How many lines within the records include the word "split"? Only that number should be given.

[[ Records, beginning ]]

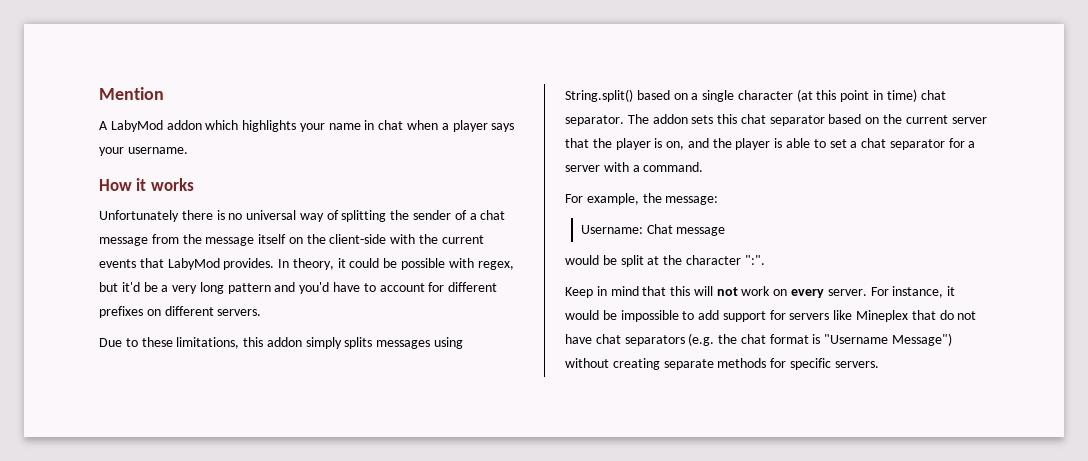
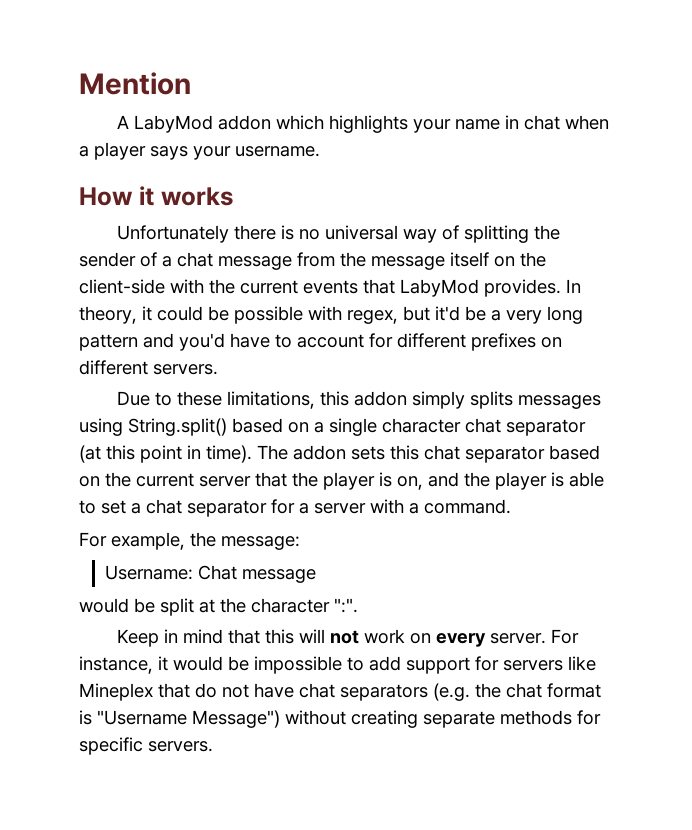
(793, 95) none -> [465,418,586,436] chat separator
[886,89,946,102] [565,115,624,126] time) chat separator. -> [206,445,252,463] time).

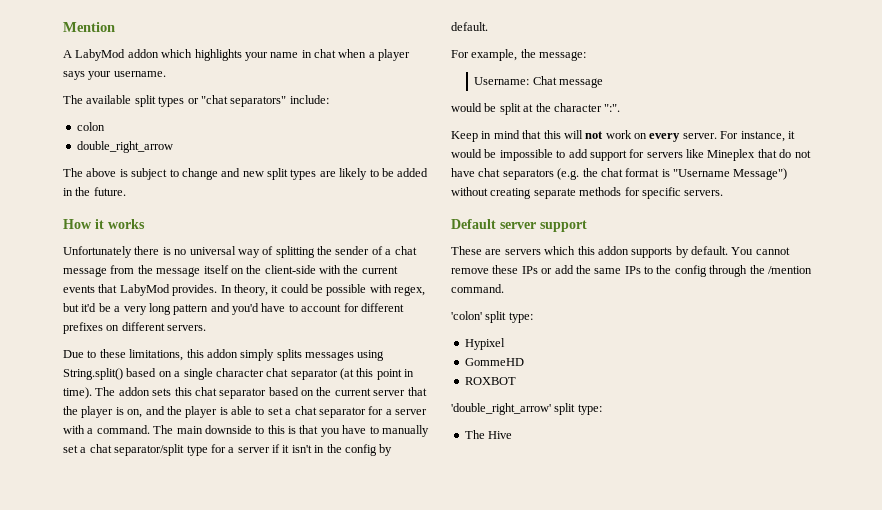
(320, 151) none -> [63,95,329,107] [76,122,105,131] [76,141,173,153] [63,168,429,180] [63,187,126,196] // The available split types or "chat separators" include: // colon // double_right_arrow // The above is subject to change and new split types are likely to be added in the future.
(511, 506) none -> [153,425,429,437] [63,444,393,456] [451,22,488,31] The main downside to this is that you have to manually set a chat separator/split type for a server if it isn't in the config by default.
(213, 746) none -> [451,219,587,232] [451,246,790,258] [451,265,812,277] [451,284,504,293] [451,311,533,323] [464,338,505,350] [464,358,524,366] [464,377,516,385] [451,403,602,415] [464,430,513,439] // Default server support // These are servers which this addon supports by default. You cannot remove these IPs or add the same IPs to the config through the /mention command. // 'colon' split type: // Hypixel // GommeHD // ROXBOT // 'double_right_arrow' split type: // The Hive

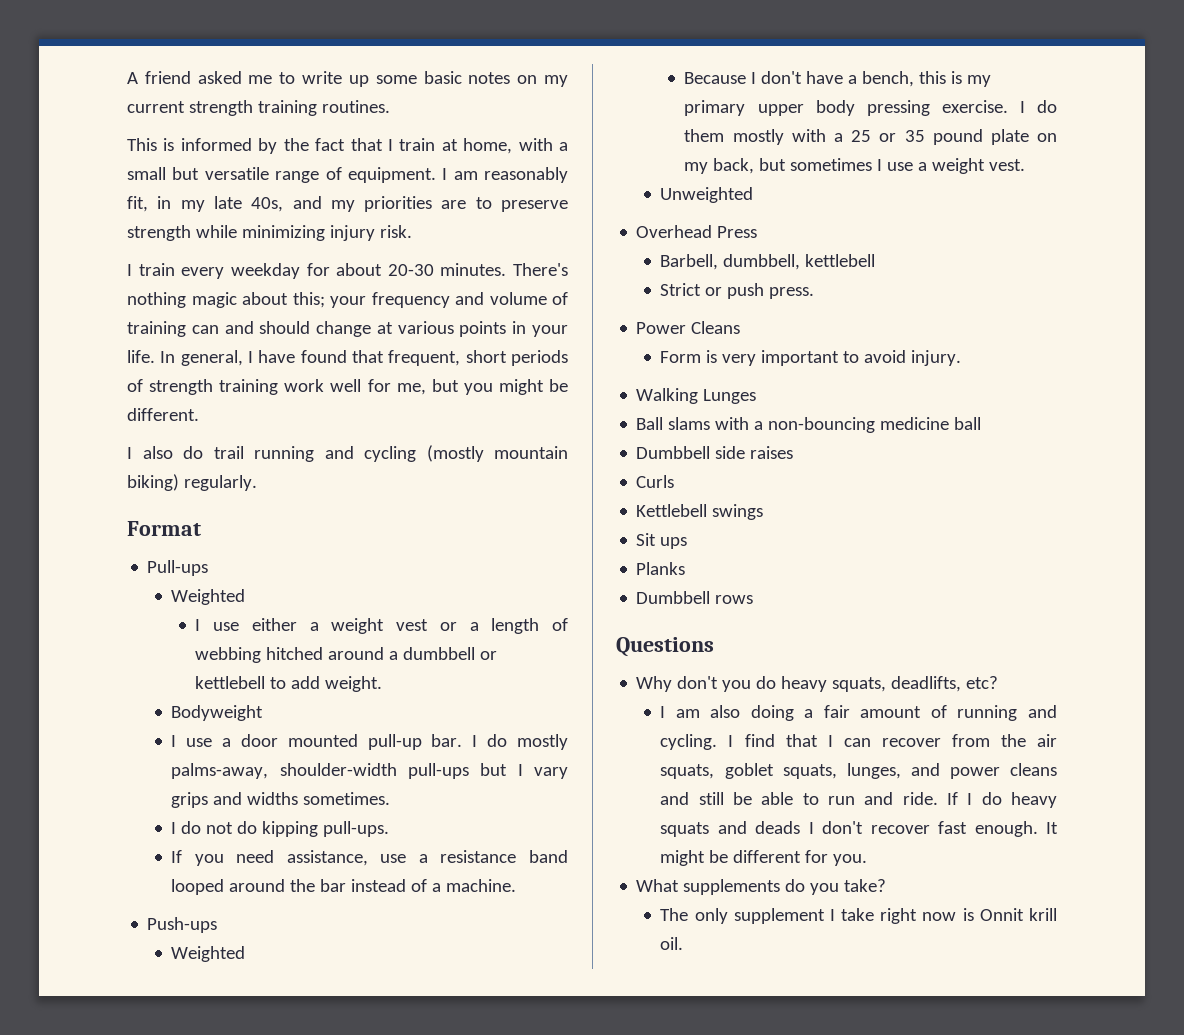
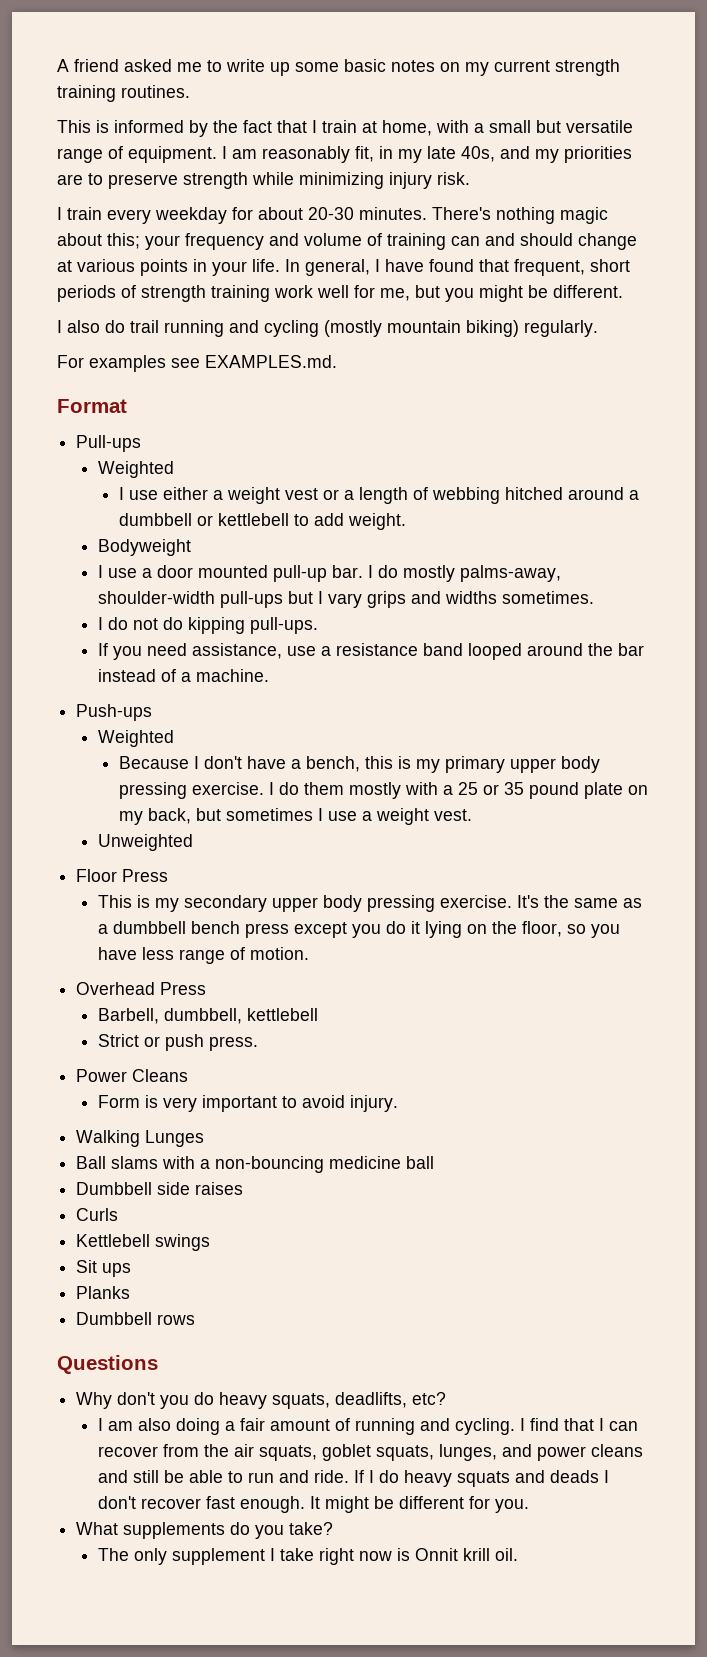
(257, 483) none -> [57,355,337,372] // For examples see EXAMPLES.md.
(754, 195) none -> [76,869,169,882] [97,895,642,912] [97,921,620,938] [97,947,309,964] // Floor Press // This is my secondary upper body pressing exercise. It's the same as a dumbbell bench press except you do it lying on the floor, so you have less range of motion.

[[ Records, end ]]

## Answer to this exercise
3